The term loans coverage ratio requires cash, accounts receivable, and inventory to equal 1.5x the face value of the debt. This will inhibit ENPH's ability to issue debt based on the Q2 projected cash burn, so its funding alternatives are limited to the issuance of privately placed common stock or convertible preferred stock. ENPH did use an At-the-market equity issuance program during Q1 but its current equity needs are likely too pressing to pursue this route.
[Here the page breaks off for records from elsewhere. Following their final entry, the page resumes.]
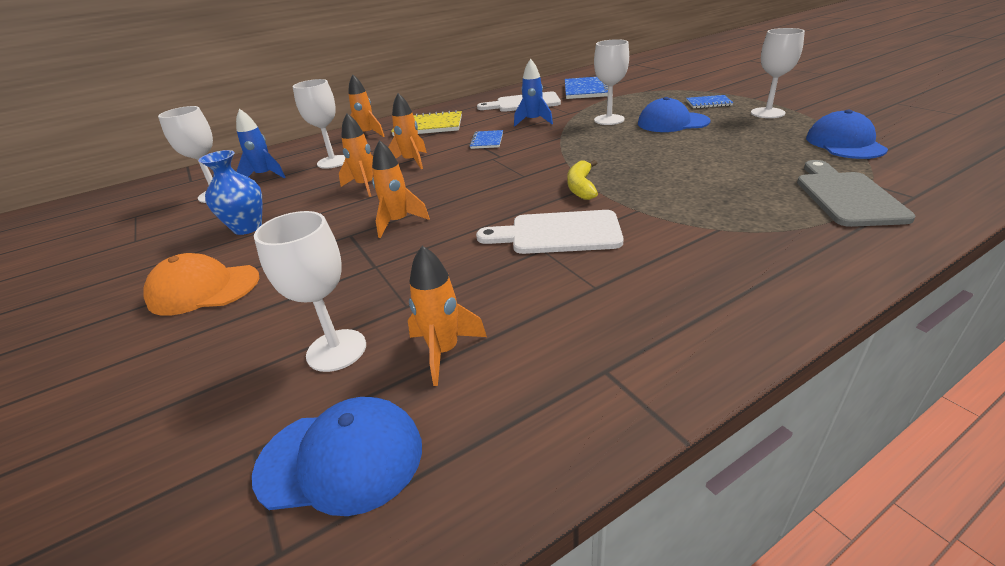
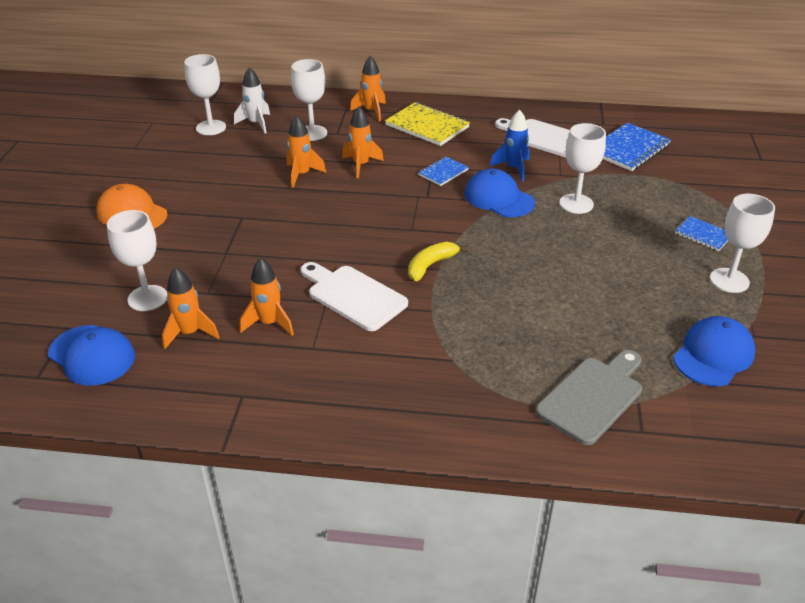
camera: 35 degrees right, 5 degrees up
(247, 227) = (197, 173): blue vase -> none
(265, 176) = (256, 123): blue rocket -> white rocket
(398, 222) = (279, 224): orange rocket -> orange rocket (269, 323)
(672, 123) = (621, 240): blue cap -> blue cap (498, 198)

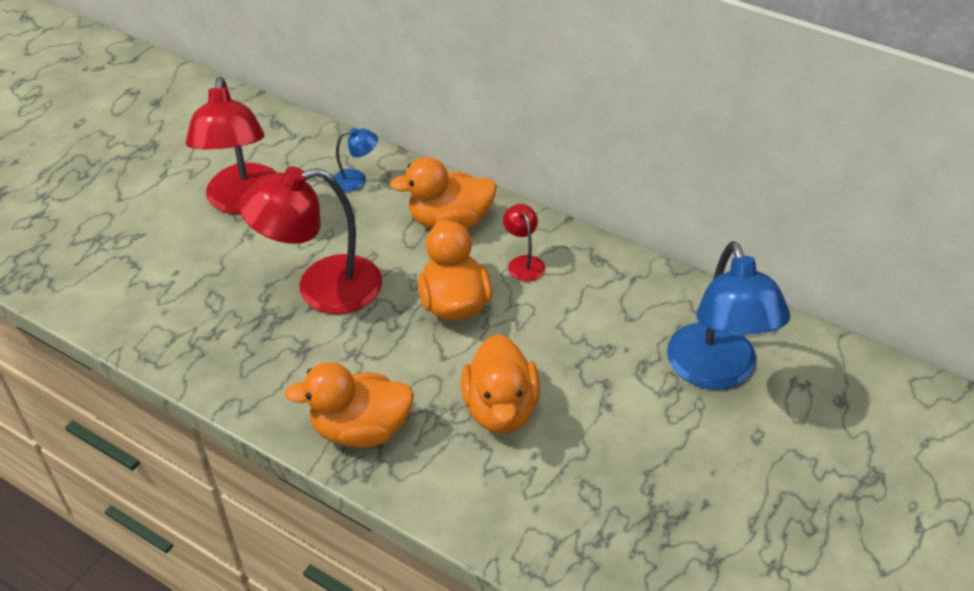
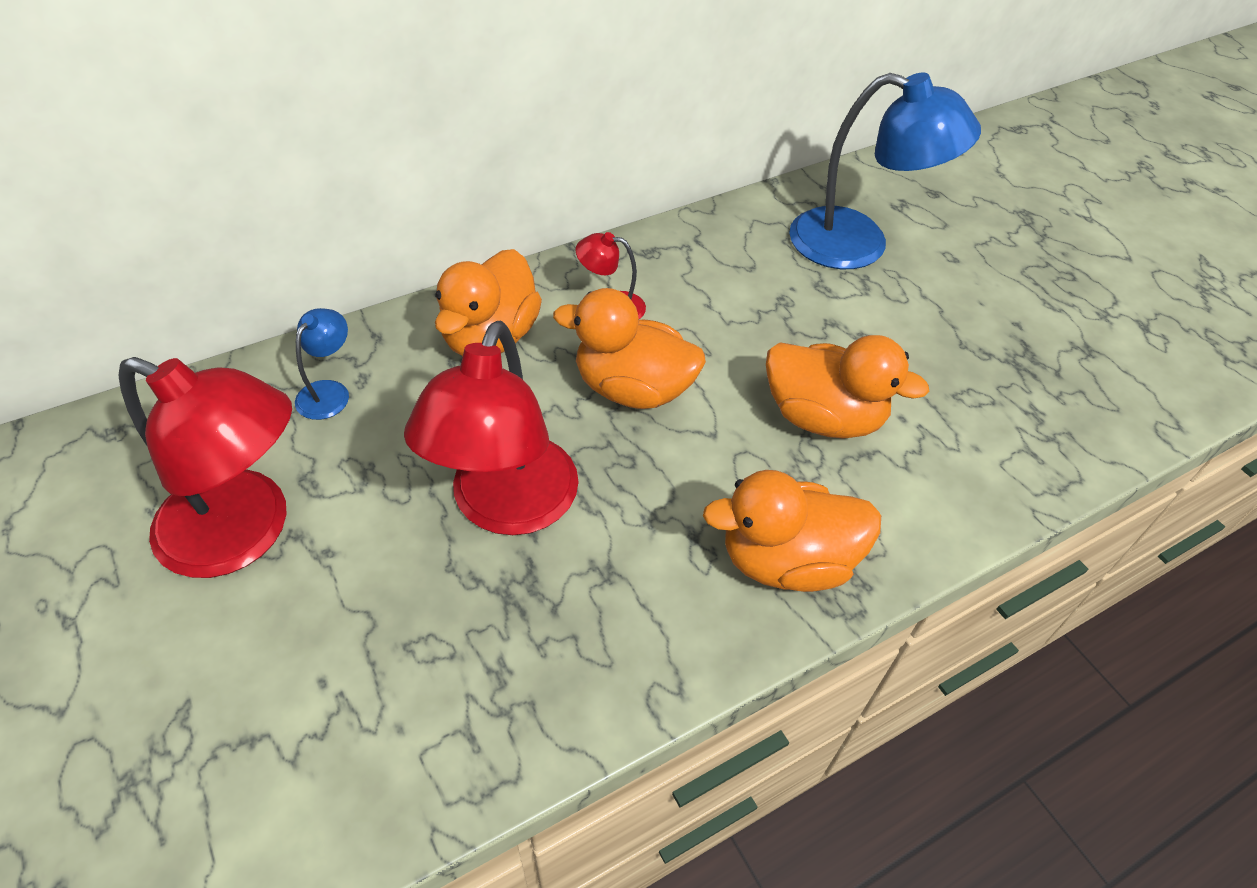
camera: 65 degrees left, 5 degrees up
(361, 430) = (786, 561): orange duck -> orange duck turned 60 degrees clockwise

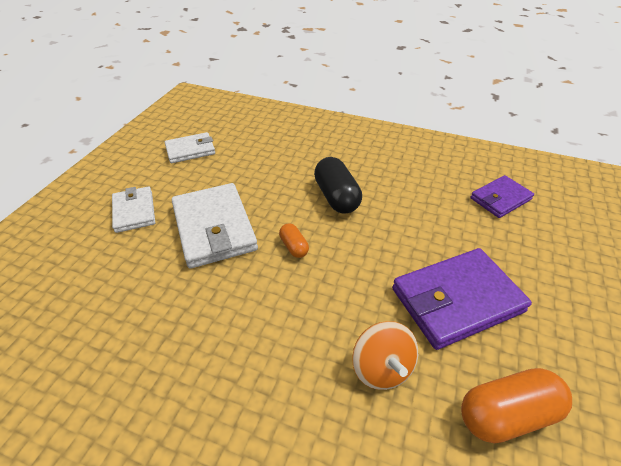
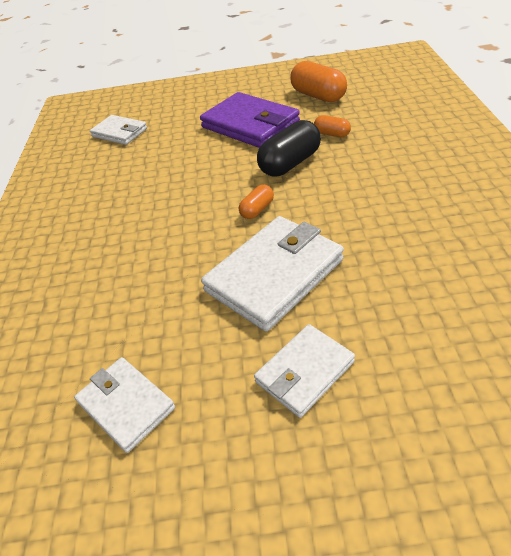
camera: 110 degrees left, 0 degrees up
(336, 197) = (166, 213): black capsule -> black capsule (290, 163)
(381, 368) = (332, 134): orange spinning top -> orange capsule
(500, 199) = (119, 133): purple wallet -> white wallet

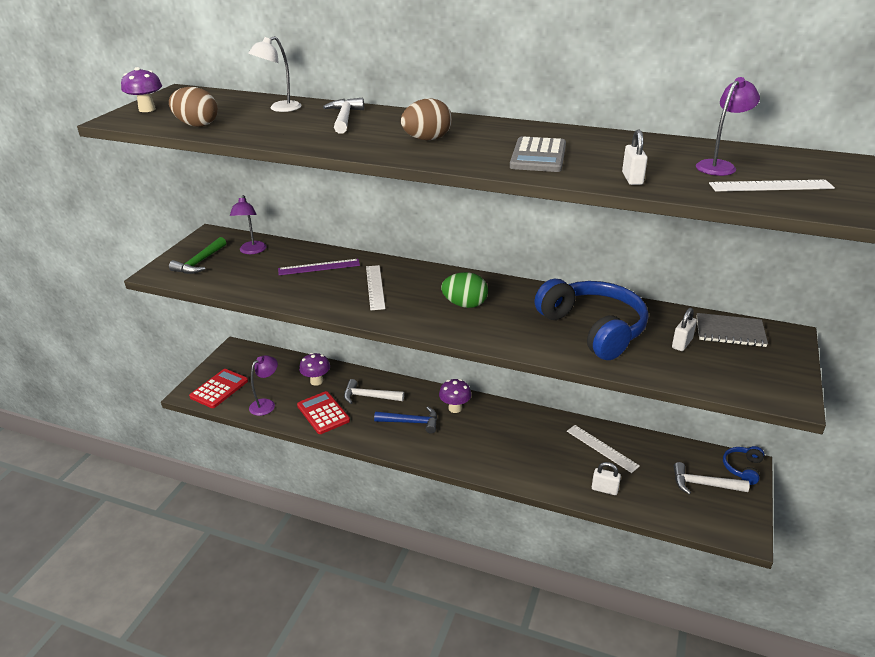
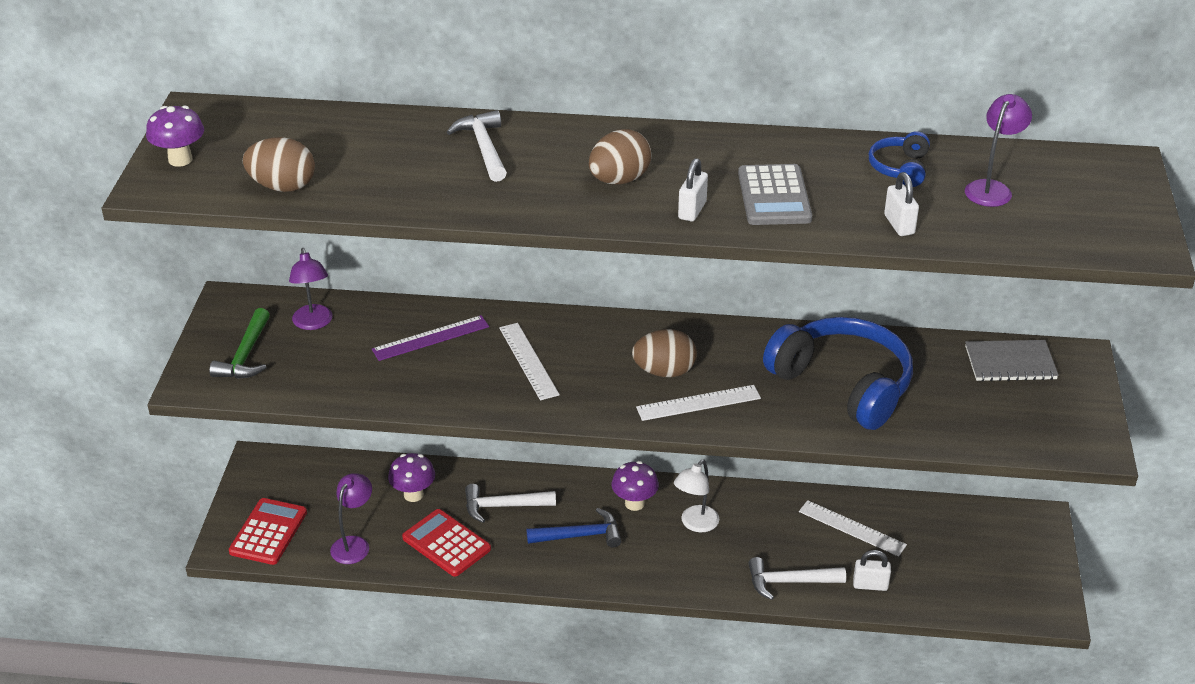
camera: 15 degrees left, 5 degrees up
(279, 108) = (377, 136): white lamp -> white lamp (695, 524)
(465, 304) = (664, 372): green egg -> brown egg
(682, 343) = (957, 390): white padlock -> white padlock (692, 210)
(703, 484) = (991, 555): white hammer -> white hammer (789, 582)
(742, 468) = (1035, 524): blue headphones -> blue headphones (900, 168)
(771, 186) = (1055, 217): white ruler -> white ruler (698, 403)

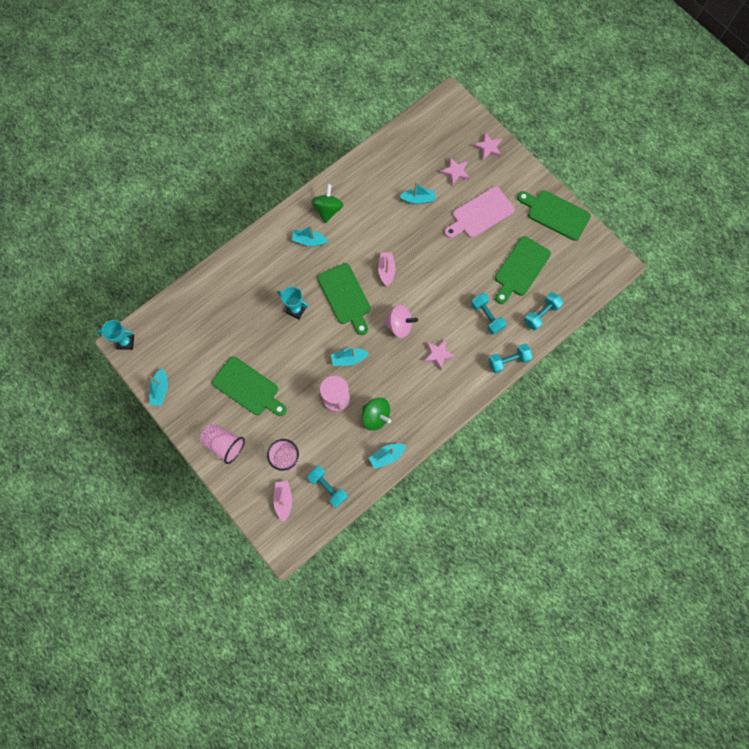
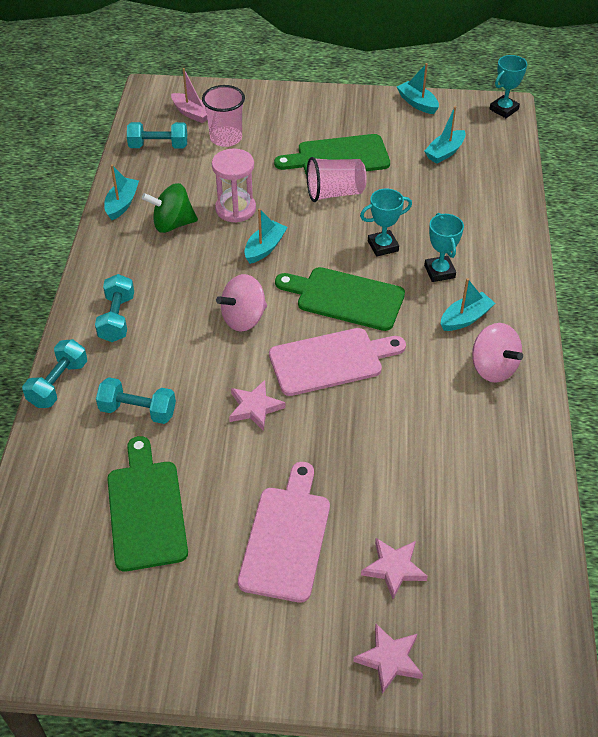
camera: 135 degrees right, 25 degrees down
(224, 444) = (301, 110): pink cup -> pink cup (335, 193)
(289, 273) = (439, 271): none -> turquoise trophy
(328, 210) = (493, 368): green spinning top -> pink spinning top
(386, 271) = (331, 361): pink boat -> pink cutting board
(418, 199) = (398, 480): turquoise boat -> turquoise boat (445, 152)
(438, 354) = (161, 325): pink star -> pink star (255, 407)
(541, 314) = (59, 473): turquoise dumbbell -> turquoise dumbbell (117, 318)
(555, 214) = (164, 643): green cutting board -> none

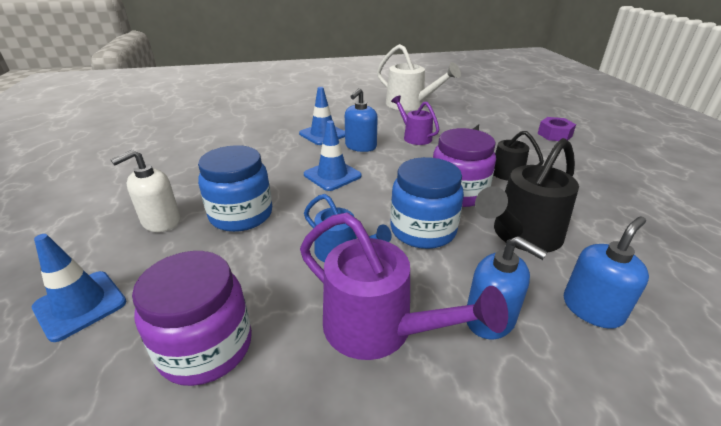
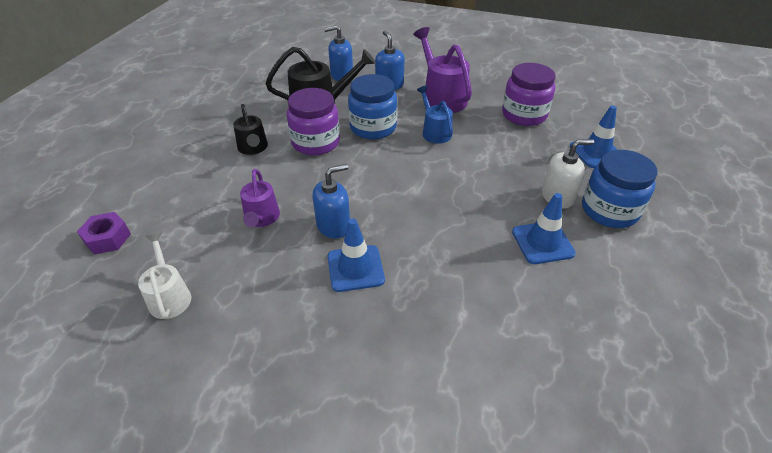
camera: 150 degrees left, 10 degrees up
(241, 215) = (491, 181): blue jar -> blue jar (609, 210)
(332, 175) = (395, 195): blue traffic cone -> blue traffic cone (542, 242)
(410, 105) = (169, 296): white watering can -> white watering can, size x0.61
(554, 135) = (133, 166): purple nut -> purple nut (107, 238)

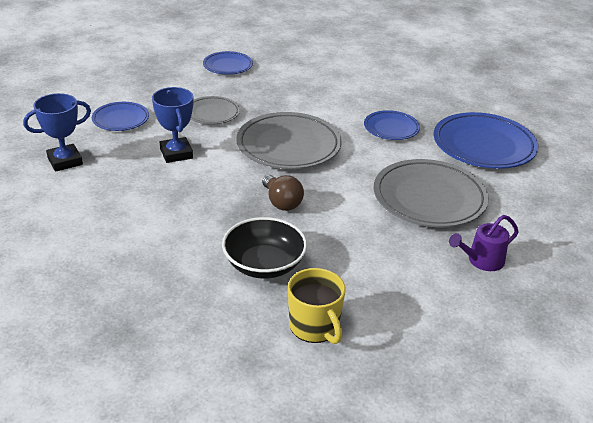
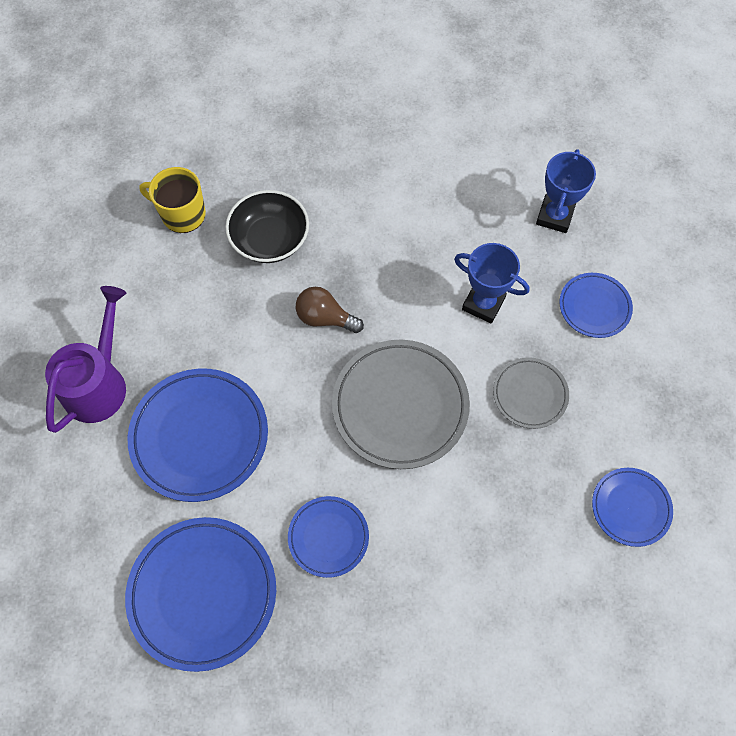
camera: 140 degrees right, 30 degrees up
(429, 198) = (200, 436): grey plate -> blue plate
(481, 261) = (99, 383): purple watering can -> purple watering can, size x1.64

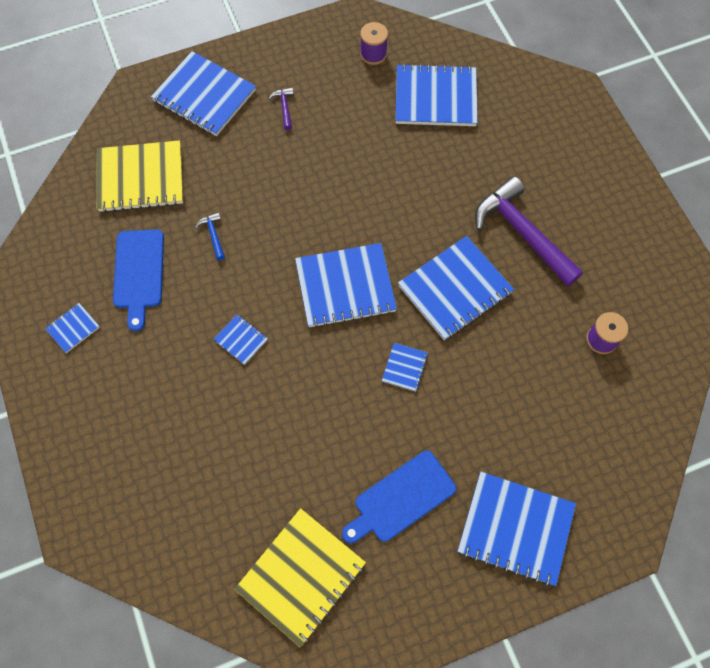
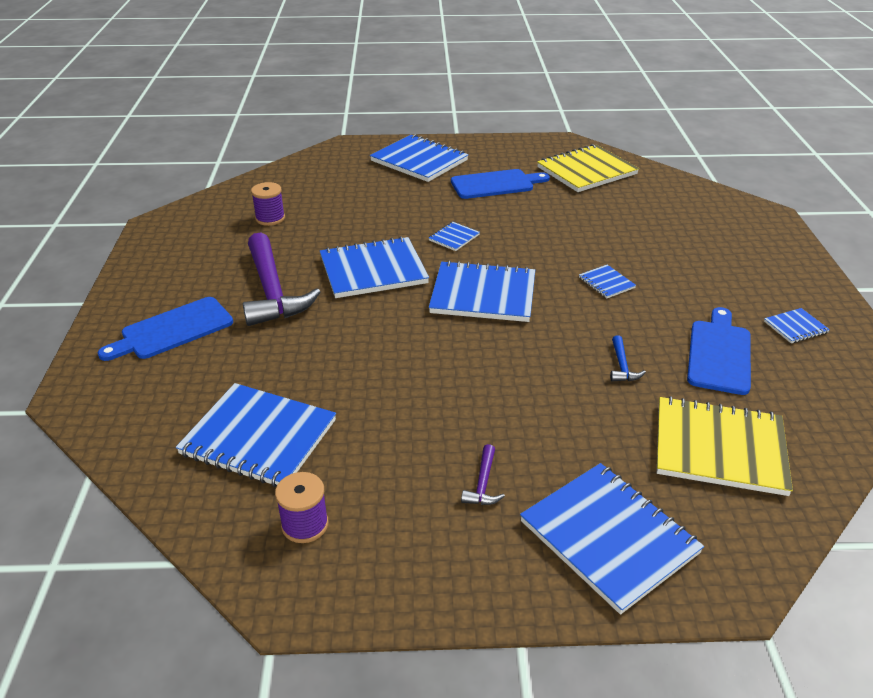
camera: 160 degrees left, 30 degrees down
(564, 166) = (172, 330): none -> blue cutting board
At a current equity market value of $77.6 million, ENPH would need to dilute its existing shareholders by at least 40% to raise the $25 million (before issuance fees and expenses) it would need to survive the third quarter since private placement common equity purchasers would be looking for a significant discount to market. If ENPH goes the convertible preferred route, it would structurally subordinate the common stock holders. Please note that ENPH has almost doubled its share count in the last 12 months because it has a business model that has not worked to date.
Disclosure: I/we have no positions in any stocks mentioned, and no plans to initiate any positions within the next 72 hours.
I wrote this article myself, and it expresses my own opinions. I am not receiving compensation for it (other than from Seeking Alpha). I have no business relationship with any company whose stock is mentioned in this article.